Comment 6 Bryan Kearney 2017-03-27 17:03:58 UTC
I do not forsee fixing this for 6.1. I am aligning this to 6.2.z only.

Comment 7 Evgeni Golov 2017-03-27 19:27:54 UTC
Hi Brian,

any reason you flagged this to 6.3 and not to 6.2 then?

Comment 8 Bryan Kearney 2017-05-10 12:44:32 UTC
It is linked to both 6.3 and 6.2.z so that if we fix it in one, we fix it in both.
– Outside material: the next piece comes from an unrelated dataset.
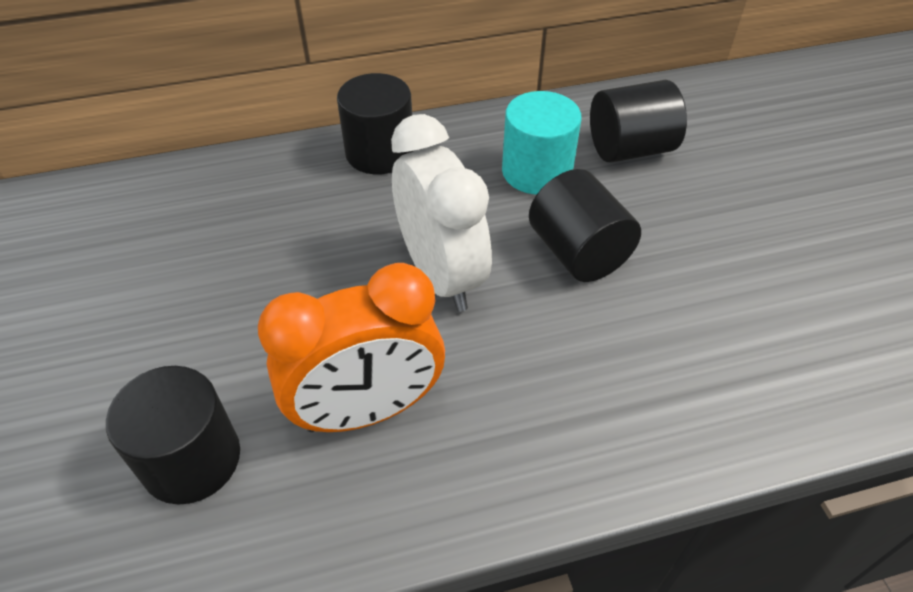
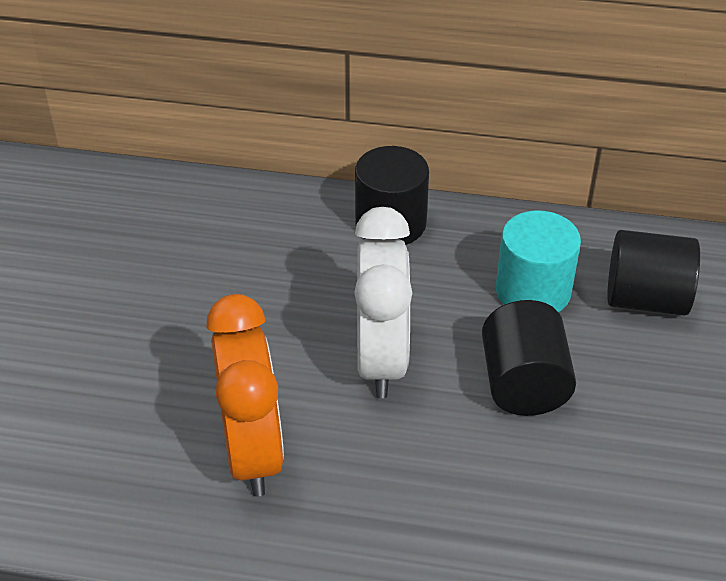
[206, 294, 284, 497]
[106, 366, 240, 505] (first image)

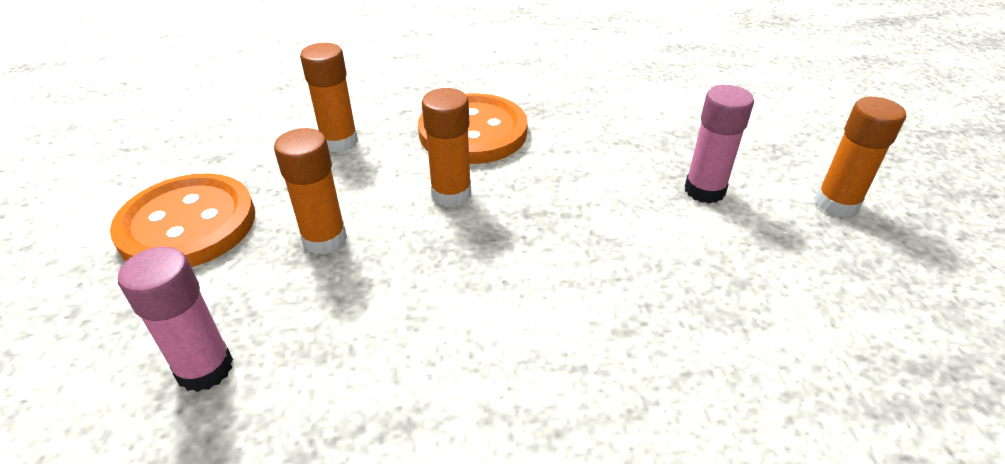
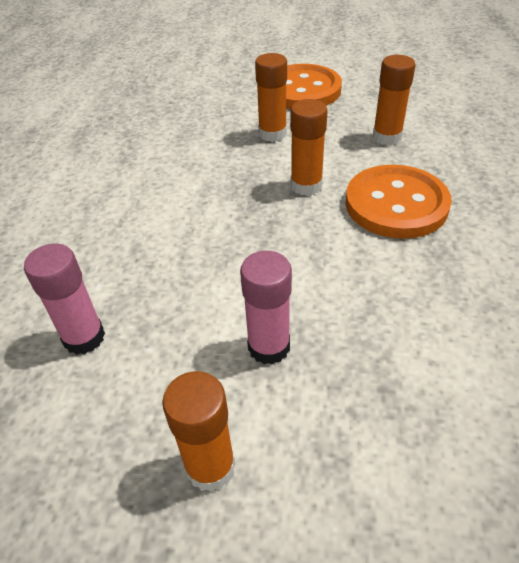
[24, 244, 105, 355]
Comment 9 Bryan Kearney 2017-05-23 15:12:48 UTC
This did not make it in time for 6.3, moving it to backlog.

Comment 11 Bryan Kearney 2018-09-04 18:01:00 UTC
Thank you for your interest in Satellite 6. We have evaluated this request, and we do not expect this to be implemented in the product in the foreseeable future. We are therefore closing this out as WONTFIX. If you have any concerns about this, please feel free to contact Rich Jerrido or Bryan Kearney. Thank you.